### WHAT IS REQUIRED:
Could you set out the lines of the listing below as a JSON list of strings, one string per line with blank lines left out, beginning at the line that has "scientific name: Bonellia macrocarpa" and stopping after the line that has "scientific name: Anthurium raimundii"?
○ ○ ○ ○
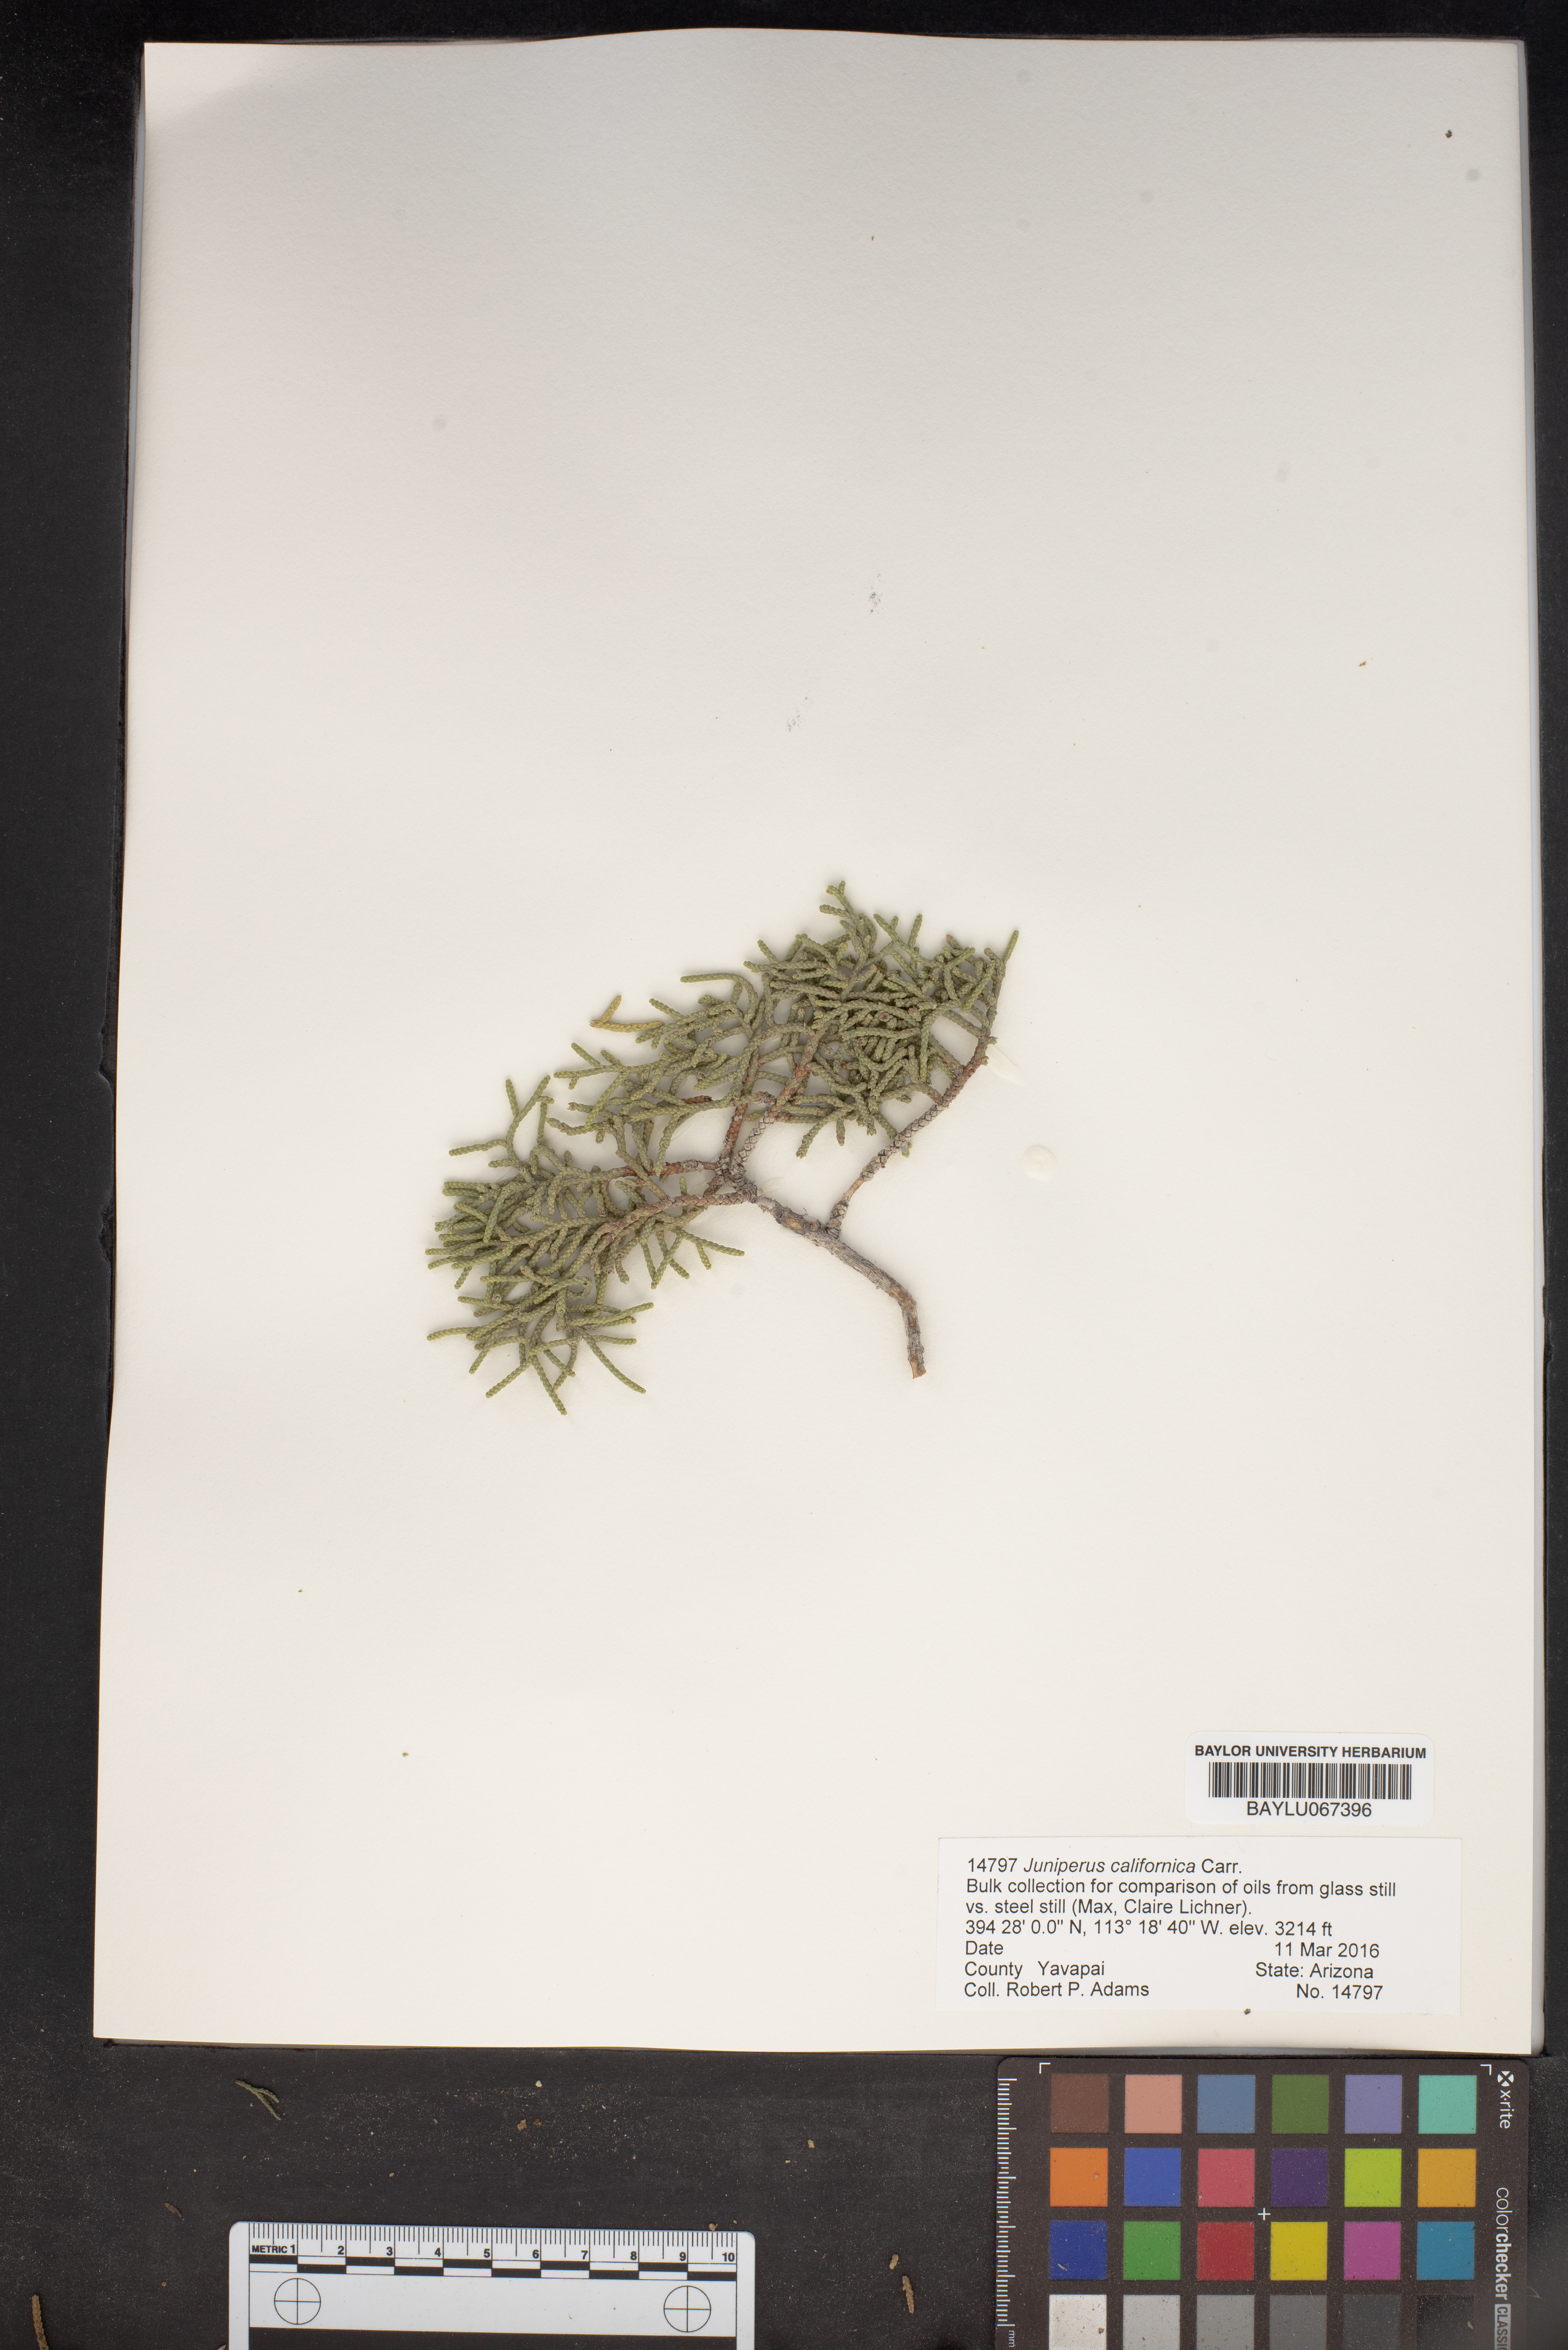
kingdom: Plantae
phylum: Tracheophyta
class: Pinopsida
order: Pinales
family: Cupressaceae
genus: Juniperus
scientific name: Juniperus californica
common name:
○ ○ ○ ○
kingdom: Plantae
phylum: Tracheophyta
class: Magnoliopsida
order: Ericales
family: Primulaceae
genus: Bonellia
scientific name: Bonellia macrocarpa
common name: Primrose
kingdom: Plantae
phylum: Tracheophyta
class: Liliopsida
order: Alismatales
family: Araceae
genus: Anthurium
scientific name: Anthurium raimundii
○ ○ ○ ○
### ANSWER FOR THIS EXERCISE:
[
  "scientific name: Bonellia macrocarpa",
  "common name: Primrose",
  "kingdom: Plantae",
  "phylum: Tracheophyta",
  "class: Liliopsida",
  "order: Alismatales",
  "family: Araceae",
  "genus: Anthurium",
  "scientific name: Anthurium raimundii"
]